Forgiveness is easier for those reasons, too.
Religious philosiphies and spiritual teachings often repeat themes throughout centuries and sects.
One of these is that it is an enlightened person’s spiritual responsibility to teach others the path by showing them the way with their actions.
The Dalai Lama said, “We should not seek revenge on those who have committed crimes against us, or reply to their crimes with other crimes.
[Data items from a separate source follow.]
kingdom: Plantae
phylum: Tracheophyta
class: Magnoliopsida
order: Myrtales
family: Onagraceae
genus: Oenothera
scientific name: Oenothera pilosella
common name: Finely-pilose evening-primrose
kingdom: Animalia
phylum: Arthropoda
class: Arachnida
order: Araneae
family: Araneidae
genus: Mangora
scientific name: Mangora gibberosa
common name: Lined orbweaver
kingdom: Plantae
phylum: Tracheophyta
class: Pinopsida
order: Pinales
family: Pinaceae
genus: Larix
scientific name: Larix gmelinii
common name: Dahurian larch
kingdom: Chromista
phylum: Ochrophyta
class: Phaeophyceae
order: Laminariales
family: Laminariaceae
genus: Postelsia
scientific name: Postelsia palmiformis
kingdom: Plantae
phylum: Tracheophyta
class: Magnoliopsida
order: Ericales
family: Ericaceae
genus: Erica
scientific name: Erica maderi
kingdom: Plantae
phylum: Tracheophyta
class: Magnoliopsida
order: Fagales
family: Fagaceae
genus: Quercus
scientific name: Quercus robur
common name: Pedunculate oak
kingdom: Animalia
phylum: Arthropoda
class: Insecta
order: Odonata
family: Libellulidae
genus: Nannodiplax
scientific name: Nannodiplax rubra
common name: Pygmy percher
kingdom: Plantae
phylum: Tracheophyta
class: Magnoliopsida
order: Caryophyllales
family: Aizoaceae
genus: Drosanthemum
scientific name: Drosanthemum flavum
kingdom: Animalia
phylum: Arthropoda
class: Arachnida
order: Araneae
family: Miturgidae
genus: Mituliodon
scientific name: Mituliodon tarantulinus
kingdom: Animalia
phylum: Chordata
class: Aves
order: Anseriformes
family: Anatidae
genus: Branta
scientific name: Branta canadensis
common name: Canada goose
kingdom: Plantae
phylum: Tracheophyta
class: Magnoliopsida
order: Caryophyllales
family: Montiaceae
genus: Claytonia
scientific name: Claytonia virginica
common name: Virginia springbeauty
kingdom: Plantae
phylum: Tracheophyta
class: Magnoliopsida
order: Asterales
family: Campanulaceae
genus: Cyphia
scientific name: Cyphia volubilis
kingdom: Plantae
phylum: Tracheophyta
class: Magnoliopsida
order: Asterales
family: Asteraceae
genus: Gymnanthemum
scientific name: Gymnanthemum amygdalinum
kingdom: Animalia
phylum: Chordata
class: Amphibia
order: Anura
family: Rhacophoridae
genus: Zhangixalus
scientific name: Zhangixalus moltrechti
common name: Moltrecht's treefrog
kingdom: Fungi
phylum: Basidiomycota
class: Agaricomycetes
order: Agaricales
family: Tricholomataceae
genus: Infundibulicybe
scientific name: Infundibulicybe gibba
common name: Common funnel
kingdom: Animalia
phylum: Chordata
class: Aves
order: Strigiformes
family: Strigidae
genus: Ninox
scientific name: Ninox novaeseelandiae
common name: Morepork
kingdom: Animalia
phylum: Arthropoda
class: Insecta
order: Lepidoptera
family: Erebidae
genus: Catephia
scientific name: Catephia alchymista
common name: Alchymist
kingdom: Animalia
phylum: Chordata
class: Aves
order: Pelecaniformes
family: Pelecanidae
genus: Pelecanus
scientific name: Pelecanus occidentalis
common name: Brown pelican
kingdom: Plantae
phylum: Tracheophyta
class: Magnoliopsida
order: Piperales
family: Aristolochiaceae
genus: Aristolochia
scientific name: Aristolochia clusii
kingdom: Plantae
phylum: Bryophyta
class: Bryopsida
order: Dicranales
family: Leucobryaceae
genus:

We should reflect that by the laws of Karma, they are in danger of lowly and miserable lives to come, and that our duty to them, as to every being, is to help them rise toward Nirvana rather than sink to lower levels of rebirth.”
So I forgive them for their harms.
I move forward on my journey toward enlightenment, fortified by my good deeds.
I show them kindness.
In my kindness they can breathe for a moment.
In that breath they may find rest or peace.
In that moment of calm their chaotic mind may unfold.
In that clarity they may find the way forward.
I forgive because it is my duty to myself and to the world.
I forgive because it strengthens and soothes my soul in the way that vengeance and anger briefly satisfies some who may not feel connected to their spirit, or their consciousness, or whatever it is that they believe it was that created them.
I forgive because forgiveness is helpful.
I forgive because forgiveness is good.
We are not test scores.
We are not criminal records.
We are not measured by how many blue thumbs up we accumulate at the bottom of a photo.
We are not a habit or a membership.
We are not a religion.
We are not a color.
We are not a size or numbers on a scale.
We are not the things we’ve done.
We are the things we do.
We are how we treat others.
We are the intentions behind our actions.
We are the effort we put into self improvement.
Blame throwing and name knowing mean nothing in the end.
No excuses or justifications for bad behavior.